Em nosso caso, o Brasil ainda tem um longo caminho a percorrer para desenvolver seus mercados digitais. A implementação de uma legislação semelhante ao DMA poderia atrapalhar a inclusão digital e o desenvolvimento de um ecossistema digital competitivo e inovador. Em contraponto, uma regulação adaptativa, apoiada por uma colaboração entre reguladores, plataformas digitais, e consumidores, pode assegurar que os benefícios das inovações digitais sejam maximizados enquanto se mitigam riscos potenciais, estabelecendo um equilíbrio entre crescimento econômico, inovação, e proteção ao consumidor.

O que o Conselho Digital pensa?

Ao avaliar o DMA e suas implicações, o Conselho Digital enfatiza a importância de uma abordagem regulatória que promova um equilíbrio entre inovação e competição justa. Enquanto aprendemos com o exemplo europeu, é essencial adaptar essas lições ao contexto brasileiro, considerando as especificidades do nosso ecossistema digital.

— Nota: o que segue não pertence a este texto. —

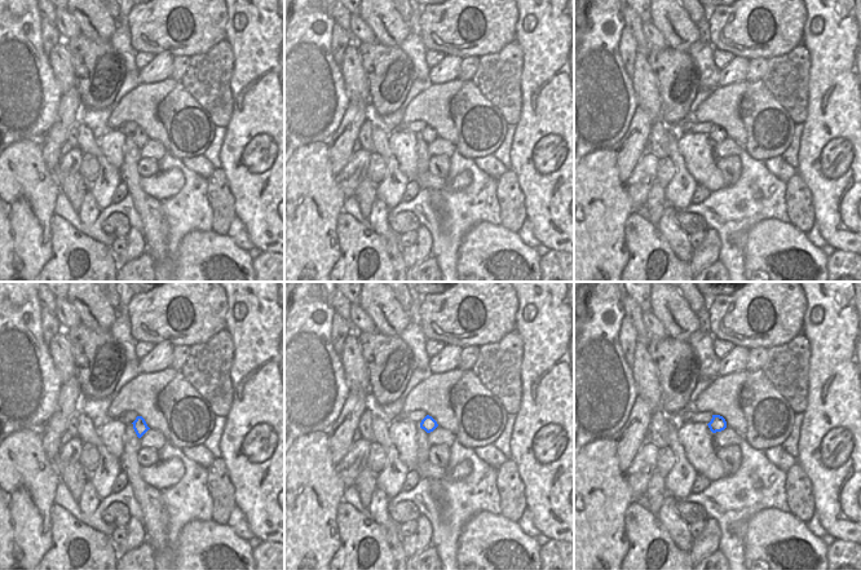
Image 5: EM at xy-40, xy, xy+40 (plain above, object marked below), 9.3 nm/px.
{"act": "keep", "runs_along": {"pic": 4, "px": [[470, 213], [435, 154], [435, 69]]}, "found": "one cell here"}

Independentemente das abordagens regulatórias, a colaboração entre reguladores, indústria e consumidores, juntamente com uma política baseada em evidências, é fundamental para garantir que a regulação fomente a inovação, proteja os consumidores e sustente o crescimento econômico. Uma saída ao nosso alcance envolve mecanismos de coordenação institucional. Eles são centrais para garantir que a regulação seja efetiva, coesa e capaz de se adaptar às rápidas mudanças tecnológicas e de mercado. Acreditamos que estabelecer protocolos claros de cooperação, fóruns de diálogo interinstitucional e unidades especializadas são alternativas que podem ajudar a superar desafios regulatórios complexos no ambiente digital.